-------- Provided data --------

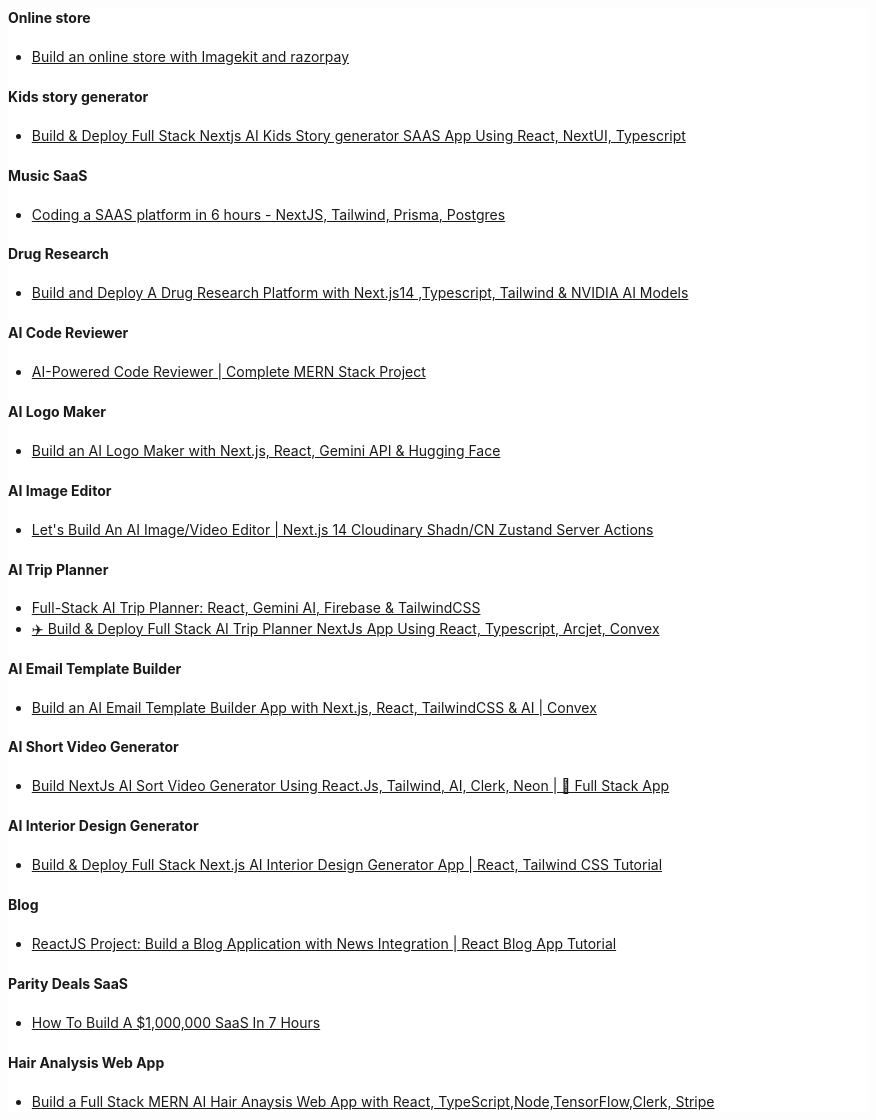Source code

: #### Online store
- [Build an online store with Imagekit and razorpay](https://youtu.be/6cXpjtc36XE)

#### Kids story generator
- [Build & Deploy Full Stack Nextjs AI Kids Story generator SAAS App Using React, NextUI, Typescript](https://youtu.be/bxhDP-e4NDA)

#### Music SaaS
- [Coding a SAAS platform in 6 hours - NextJS, Tailwind, Prisma, Postgres](https://youtu.be/GhH1QWY6BDc)

#### Drug Research
- [Build and Deploy A Drug Research Platform with Next.js14 ,Typescript, Tailwind & NVIDIA AI Models](https://youtu.be/8tGG_AzLdRI)

#### AI Code Reviewer
- [AI-Powered Code Reviewer | Complete MERN Stack Project](https://youtu.be/J-S-zdfyCDo)

#### AI Logo Maker
- [Build an AI Logo Maker with Next.js, React, Gemini API & Hugging Face](https://youtu.be/VjimQ-VEIiE)

#### AI Image Editor
- [Let's Build An AI Image/Video Editor | Next.js 14 Cloudinary Shadn/CN Zustand Server Actions](https://youtu.be/vH2lUJw9r0k)

#### AI Trip Planner
- [Full-Stack AI Trip Planner: React, Gemini AI, Firebase & TailwindCSS](https://youtu.be/f_7grfh9TxU)
- [✈️ Build & Deploy Full Stack AI Trip Planner NextJs App Using React, Typescript, Arcjet, Convex](https://youtu.be/sXRDL-EPtrM)

#### AI Email Template Builder
- [Build an AI Email Template Builder App with Next.js, React, TailwindCSS & AI | Convex](https://youtu.be/hCSX5zSb3b4)

#### AI Short Video Generator
- [ Build NextJs AI Sort Video Generator Using React.Js, Tailwind, AI, Clerk, Neon | 🎥 Full Stack App](https://youtu.be/eMplIjZ80Zs)

#### AI Interior Design Generator
- [ Build & Deploy Full Stack Next.js AI Interior Design Generator App | React, Tailwind CSS Tutorial](https://youtu.be/8gtO-J69mIE)

#### Blog
- [ReactJS Project: Build a Blog Application with News Integration | React Blog App Tutorial](https://youtu.be/awC7FuGqfHM)

#### Parity Deals SaaS
- [How To Build A $1,000,000 SaaS In 7 Hours](https://youtu.be/pWV-8PW1l2A)

#### Hair Analysis Web App
- [Build a Full Stack MERN AI Hair Anaysis Web App with React, TypeScript,Node,TensorFlow,Clerk, Stripe](https://youtu.be/CBDk35wY4_c)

--------

Instruction —
Recast everything from the line containing "#### Hair Analysis Web App" down to the end of the listing as a JSON list of strings, one string per line, with blank lines left out.

Task solution —
[
  "#### Hair Analysis Web App",
  "- [Build a Full Stack MERN AI Hair Anaysis Web App with React, TypeScript,Node,TensorFlow,Clerk, Stripe](https://youtu.be/CBDk35wY4_c)"
]